Smallest value of $a^2 + b^2 + c^2+ d^2$, given values for $(a+b)(c+d)$, $(a+c)(b+d)$, and $(a+d)(b+c)$ 
If $a$, $b$, $c$, $d$ belong to $\mathbb{R}$, and
  $$(a+b)(c+d)=143 \qquad (a+c)(b+d)=150 \qquad (a+d)(b+c)=169$$
  Find the smallest possible value of 
  $$a^2 + b^2 + c^2+ d^2$$

I thought of adding $7$ to the first equation and make it equal the second, solving, and finding a new equation.
Do it $3$ times, keep substituting, but this is a very very very long approach if it's even an approach.
 A: Let $\lambda = a + b + c + d$. When you sum over the 3 equations.
$$(a+b)(c+d)=143,\quad (a+c)(b+d)=150,\quad (a+d)(b+c)=169\tag{*1}$$
LHS sums to
$$2(ab+ac+ad+bc+bd+cd) = (a+b+c+d)^2 - (a^2+b^2+c^2+d^2)$$
while RHS sums to $462$. This leads to
$$a^2 + b^2 + c^2 + d^2 = \lambda^2 - 462$$
To minimize $a^2+b^2+c^2+d^2$, one just need to minimize $\lambda^2$. If you look at LHS
of the 3 equations, all of them is a product of $2$ factors which sum to $\lambda$.
In general, if we have $p + q = \lambda$, then
$$4pq = (p+q)^2 - (p-q)^2 \le (p+q)^2 = \lambda^2$$
The set of 3 equations tell us
$$\begin{align}\lambda^2 &\ge 4\max\{ (a+b)(c+d), (a+c)(b+d), (a+d)(b+c) \}\\
&= 4\max\{ 143, 150, 169 \}\\&= 676\end{align}$$
As a result, 
$$a^2 + b^2 + c^2 + d^2 = \lambda^2 - 462 \ge 214$$
To see $214$ is the actual minimum, we need to find $(a,b,c,d)$ which satisfies $(*1)$ and $\lambda^2 = 676 = 26^2$.

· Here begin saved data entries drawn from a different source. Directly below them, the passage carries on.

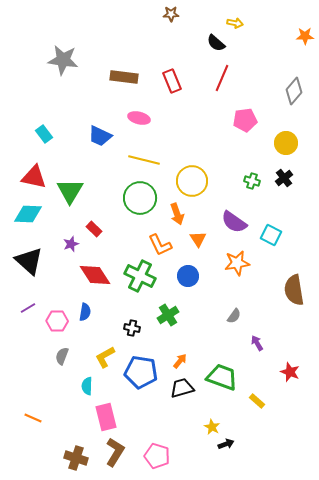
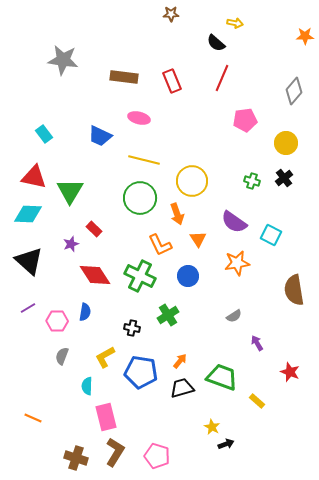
gray semicircle at (234, 316): rotated 21 degrees clockwise
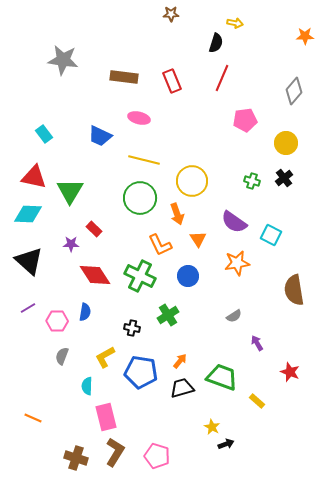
black semicircle at (216, 43): rotated 114 degrees counterclockwise
purple star at (71, 244): rotated 21 degrees clockwise
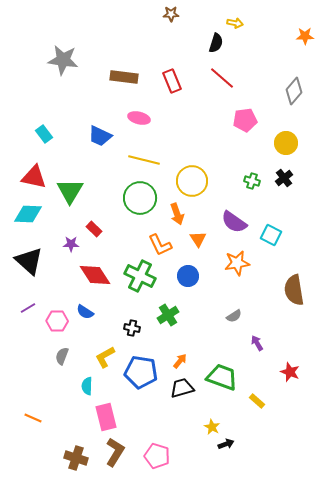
red line at (222, 78): rotated 72 degrees counterclockwise
blue semicircle at (85, 312): rotated 114 degrees clockwise
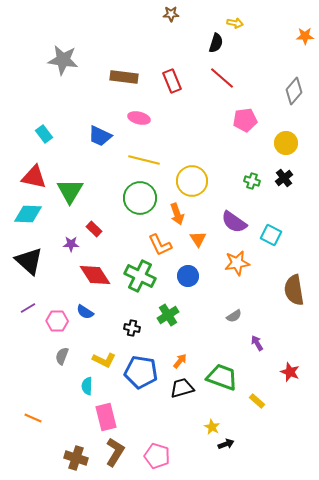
yellow L-shape at (105, 357): moved 1 px left, 3 px down; rotated 125 degrees counterclockwise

Flipping all the signs of $a,b,c,d$ if necessary, we can assume $\lambda = 26$.
The third equation $(a+d)(b+c) = 169 = 13^2 = \frac14 (26)^2$ tell us
$a + d = b + c$.
Introduce $u,v$ such that
$$(a,b,c,d) = \left( \frac{13+u}{2}, \frac{13+v}{2}, \frac{13-v}{2}, \frac{13-u}{2}\right)$$
and substitute into the first and second equation and simplify, we obtain
$$\left(\frac{u+v}{2}\right)^2 = 26\quad\text{ and }\quad \left(\frac{u-v}{2}\right)^2 = 19$$
Using this, we find following 4-tuple
$$(a,b,c,d) = {\small \left(
\frac{13+\sqrt{26}+\sqrt{19}}{2},
\frac{13+\sqrt{26}-\sqrt{19}}{2},
\frac{13-\sqrt{26}+\sqrt{19}}{2},
\frac{13-\sqrt{26}-\sqrt{19}}{2}
\right)}$$
is a solution of the 3 equations in $(*1)$ with $a + b + c + d = 26$. 
One can verify $a^2 + b^2 + c^2 + d^2 = 214$ for this particular solution. As a result, the lower bound $214$ is achievable and $214$ is the smallest possible value we seek.
A: Using A.M.-G.M. we get: $$169+143+150=(a+b)(c+d)+(a+c)(b+d)+(a+d)(b+c)=$$
$$2ac+2ad+2bc+2bd+2ab+2cd \leq 3a^2+3b^2+3c^2+3d^2$$
So $$a^2+b^2+c^2+d^2\geq 154$$
But, unfortenuly this is not the minumum, since variables can not be all the same.